In mid-November, the leaves of the trees in Tokyo start to change color, marking the beginning of the fall season. There are many spots to see autumn leaves in Minato ward, Tokyo such as Shibakoen or Old Shiba Rikyu Gardens. The most famous of them is the row of Gingko trees in Outer Meiji Jingu. Today, I'm here at "Meiji Memorial Hall" in one corner of Outer Meiji Jingu to have lunch at the gardens. I'll introduce you to the facility, which is a must-visit when you go sightseeing the autumn leaves here.
"Japan's first Guesthouse", where the Meiji Palace Dinner Party was held
"Meiji Memorial Hall" is a 3 min walk from JR Shinanomachi station or a 6 min walk from Tokyo Metro Aoyama 1-chome station. Meiji Memorial Hall is known as a prestigious wedding hall that many people admire to have their weddings at. Therefore, many people think that "Don't you have to be a guest of a wedding or a part to get in there?" However, you can visit the facility just to dine there. There are four restaurants in the facility and is a place where you can easily visit.
The building, which faces Gaien-higashi Street, has a prestigious appearance even from the front gates
The "Akasaka Temporary Imperial Palace Dining Hall" (Now the Main building of the Meiji Memorial Hall), was the predecessor of the Meiji Memorial Hall and was built in 1881 as a separate hall for the Akasaka Temporary Imperial Palace, a temporary residence for Emperor Meiji and Empress Shoken. Until 1889 when the Meiji Palace was built, this place became the venue for the banquet for the three major festivals and palace dinner parties as Japan's first guesthouse. Also, in 1888, the Imperial Conference for the draft of the Constitution of the Empire of Japan was held here and was an important venue that lead to the promulgation of the constitution in February the following year.

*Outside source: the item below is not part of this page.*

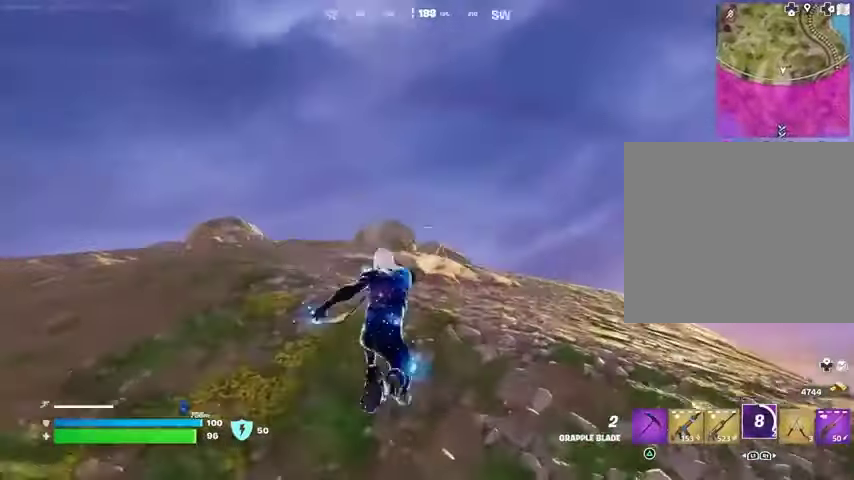
{"buttons": [], "left_stick": "left", "right_stick": "center", "events": [[100, "left_stick", "left"], [300, "left_stick", "down-left"], [333, "right_stick", "center"], [500, "left_stick", "left"]]}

After it was done with its purpose as a temporary Imperial Palace, the building was moved to the house of Hirobumi Ito, the first Prime Minister of Japan and a contributor to the enactment of the constitution. However, in 1918, the building was moved back to its original place, renamed the "Constitution Memorial Hall". From 1947, it was used as the wedding hall of Meiji Jingu, and that was the start of the "Meiji Memorial Hall".
Now, new buildings are built around, making use of the main building, and have a balanced look of history and modernity. Next to the main entrance, you can see the classic façade of the main building. The palace-like entrance with a porch for cars to pull up has its own atmosphere.
Lunch at a golden room with golden roosters decorated on the walls
Now, we head into the main building.
which was a place where palace Dining room place during the Meiji era, has now become a lounge, named "kinkei". After taking a step inside, you will be overwhelmed. It is surprising to see the golden roosters drawn on all four walls as if the whole room is a work of art.
The room, which was designed as a Western entertainment room, has a design of blended Japanese and Western styles. The wooden parquet floors and the mantlepiece with a large black lacquered mirror show the at-the-time rare decorations influenced by the West.
At lounge "kinkei", you can enjoy high-quality food at a reasonable price in the terrace seats facing the gardens. (During private use of "kinkei", open only at the lobby lounge)
I chose two seasonal menus, "Ginzake Mushikago Gozen (Coho Salmon plate in a Steamed Basket)" and "Chestnut cream dorayaki with mitarashi dango". The food was thought through not only for its taste but its arrangement as well. It seemed as if the food was also part of the beautiful scenery, and it makes you feel that you're having a special experience.
The scenery of the garden is photogenic
After the meal, I had a walk around the gardens.
The main building between the blue skies and the green grass is photogenic. During the walk, you can see the sazareishi stone and onigawara that were used in the past.
After enjoying the rows of ginkgo trees in the Outer Meiji Jingu, why not have some lunch in a garden where you can feel the history of the Meiji era. A day that both my tongue and eyes enjoyed has become a day that I won't forget.